The studies conducted by this group are principally directed towards an understanding of the laboratory-mechanism for the enzymes of heme synthesis and degradation and of the influence of nutrition and endogenous and exogenous chemicals on the formation and function of Cytochrome-P450.

At clinical level, it culminated in the development of tin mesoporphyrin (SnMP), a potent inhibitor of heme oxygenase, for use in control of hyperbilirubenemia in newborns. SnMP by inhibiting bilirubin production shortly after birth eliminates the uncertainties regarding the blood level at which bilirubin may produce CNS toxicity in a given infant and the concern about treatment threshold which presently complicate the management of the new born jaundice. SnMP may provide a treatment modality for jaundiced babies born in economic and social settings where no other therapy is available for this disability and occasionally lethal medical problem.

We have also extended the work on SnPP and SnMP to determine the extent to which the alterations in the side chain substituents of the protoporphyrin macrocyclic might effect the ability of the parent compound to inhibit the heme catabolism and to suppress hyperbilirubinemia in experimental animals. The reduction of C2 and C4 vinyl to ethyl groups in CoPP to form CoMP results in a marked potentiation of the ability of metal porphyrins to induce heme oxidation in vivo and to increase serum levels in postnatal animals. Lowest effective dose of CoMP was found to increase serum bilirubin levels in animal models of physiological jaundice.

We have followed the work carried out by Prof. Attalah Kappas and Prof. George S. Drummond and explored biological essence and metal disposition of tin protoporphyrin, a potent inhibitor of heme oxygenase, which can suppress hyperbilirubinemia in various forms of experimentally induced and naturally occurring jaundice in animals. These studies raises possibility that SnPP may be used as a prenatal therapy for suppressing postnatal jaundice in Human newborns. Inhibition of brain heme oxygenase may be particularly valuable action of the compound in view of the fact that 40-50% premature babies suffer from intraventricular Hemorrhages and thus would form bilirubin in situ in CNS, if heme oxygenase was not inhibited.

These studies were also extended to study the role of Gossypol, Vitamin A & E, Progesterone, Benzene, Lead and other toxic environmental pollutants, so as to study their impact on Chemistry and Biology of Heme.

Gossypol produces both toxic and antifertility effects in mammals, prevents liberation of oxygen from deoxyhemoglobin and has a hemolytic effect on erythrocytes, as a result an extreme burden is placed upon the respiratory and circulatory organs owing to the reduced oxygen carrying capacity of blood. Gossypol stimulates the hepatic, splenic and renal ALA-S activity whereas ZnPP antagonises the gossypol mediated induction of hepatic and renal heme oxygenase activity. CoMP leads to inhibit HMOX activity and induces lipid peroxidation in spleen.

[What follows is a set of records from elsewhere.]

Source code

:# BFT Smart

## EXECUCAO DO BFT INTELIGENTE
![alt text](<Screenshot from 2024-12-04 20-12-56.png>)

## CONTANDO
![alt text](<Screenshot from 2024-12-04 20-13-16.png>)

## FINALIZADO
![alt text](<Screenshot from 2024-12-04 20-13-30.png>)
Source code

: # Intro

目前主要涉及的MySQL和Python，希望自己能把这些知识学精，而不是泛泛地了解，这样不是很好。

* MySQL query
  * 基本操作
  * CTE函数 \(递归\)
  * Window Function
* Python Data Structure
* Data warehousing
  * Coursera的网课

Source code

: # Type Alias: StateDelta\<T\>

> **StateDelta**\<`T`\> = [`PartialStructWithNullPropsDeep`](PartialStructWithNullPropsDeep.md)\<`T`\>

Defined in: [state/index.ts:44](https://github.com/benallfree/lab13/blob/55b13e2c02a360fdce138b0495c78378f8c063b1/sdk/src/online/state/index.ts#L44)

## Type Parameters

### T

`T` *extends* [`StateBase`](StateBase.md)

Excess Vitamin A facilitates to engulf old red blood cells, causes them to lyse, and release bilirubin. Our studies indicate the dietary constituent, Vitamin A can exert a significant regulatory effect on heme anabolic and catabolic pathways. SnPP administration to neonatal rats prevents the development of hyperbilirubinemia. We have further observed that a further attenuation in HMOX inhibition can be achieved by concurrent administration of retinoic acid and SnPP. Thus, we prognosticate that these dietary constituents can act as a competitive substrate for heme in the HMOX reaction, although it does not undergo oxidative degradation by the enzyme. Our studies highlight that the combined dose attenuates the repressing action, thus emphasizing the importance of combined rather than single exposures in defining the realms of toxicology.